WHA Opposes Department of Homeland Security “Public Charge” Proposed Rule Change

Could lead to loss of insurance coverage, more uncompensated care for hospitals
The Wisconsin Hospital Association (WHA) sent a comment letter Monday in response to the Department of Homeland Security’s proposed rule, “Inadmissibility on Public Charge Grounds.” The proposed rule would add Medicaid to the list of public benefits that would be considered in determining whether an immigrant is eligible to enter the U.S. or make changes to his or her immigration status. In its letter to the Department of Homeland Security, WHA noted that while it does not typically comment on immigration policy, the proposed rule could have adverse consequences for public health and hospital financial stability.

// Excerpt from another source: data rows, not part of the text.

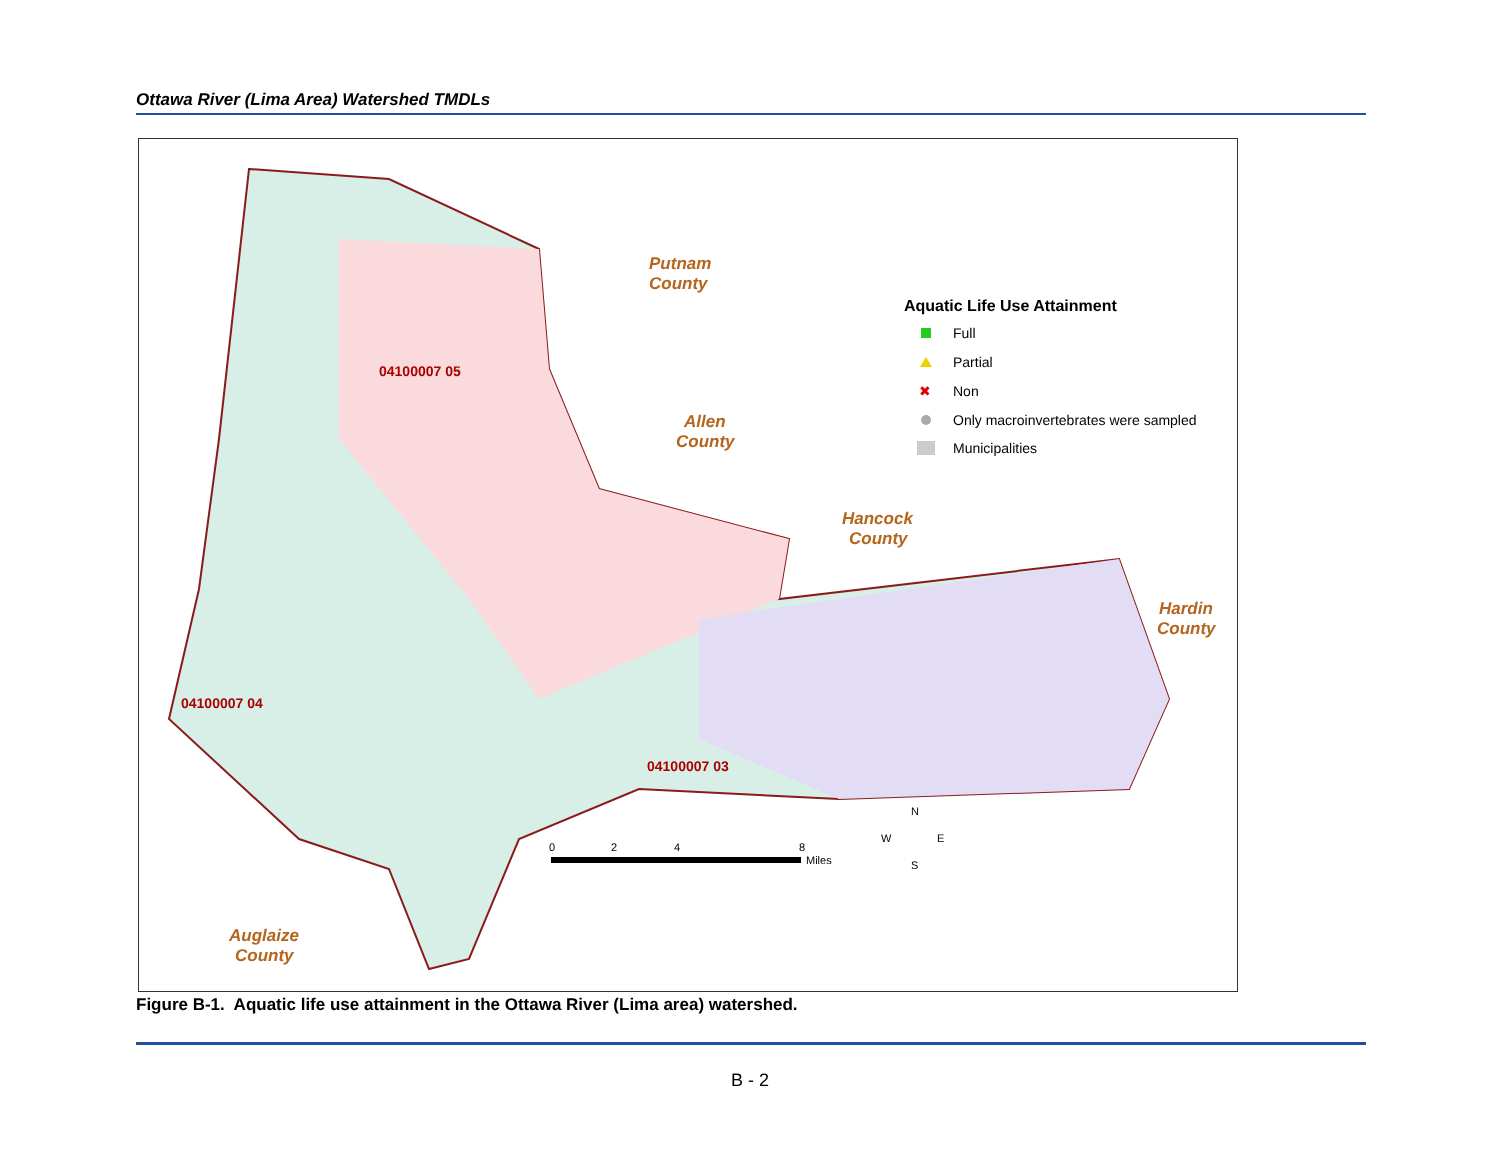Ottawa River (Lima Area) Watershed TMDLs
Putnam
County
Allen
County
Hancock
County
Hardin
County
Auglaize
County
04100007 05
04100007 04
04100007 03
Aquatic Life Use Attainment
Full
Partial
✖
Non
Only macroinvertebrates were sampled
Municipalities
0
2
4
8
Miles
N
W
E
S
Figure B-1. Aquatic life use attainment in the Ottawa River (Lima area) watershed.
B - 2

At the heart of the proposed rule is a longstanding immigration policy that immigrants coming to the U.S. should be able to support themselves and should not be dependent on government benefits. However, the new proposal from the Department of Homeland Security diverges from prior policy by expanding the list of benefits considered in determining whether an immigrant would be determined a public charge to include Medicaid, housing assistance, and Supplemental Nutrition Assistance (or FoodShare in Wisconsin). It would also change the definition of what is considered a public charge from someone who is “primarily dependent” on government assistance to someone who “receives one or more” government benefits for 12 months or more in a 36-month period.

Of particular concern, is that the proposal would be applied to immigrants already in the U.S. This means an immigrant could be faced with the decision of forgoing Medicaid benefits he or she is legally entitled to due to concerns it would hurt his or her immigration standing. WHA noted that the Department of Homeland Security itself recognized the consequences of this action could lead to more cases of uncompensated care and worse health outcomes as patients delay care until ultimately seeking it in a hospital emergency room. With 285,000 individuals in Wisconsin who are either immigrants themselves or have family members who are immigrants, the proposed rule could impact a large population. While it is targeted specifically at immigrants entering the U.S. or already in the U.S., confusion over complex state and federal Medicaid and immigration policies could lead to family members forgoing Medicaid as well as subsidized insurance on the ACA exchange for fear that either would jeopardize the ability of their loved ones to stay in the U.S.

In addition to these concerns, WHA also recommended the Department of Homeland Security immigration policy recognize the important contribution new immigrants play in filling our state’s unmet health care workforce needs. With Wisconsin currently having more jobs open than workers, and the demand for health care jobs projected to increase by 30% over the next 12 years, more workers will be needed to fill entry-level jobs. These jobs fill important needs to ensure the higher skilled health care positions can focus more of their time on direct, specialized, patient care. They also often become pipelines into higher skilled positions as workers are exposed to and pursue careers that pay better and are more fulfilling.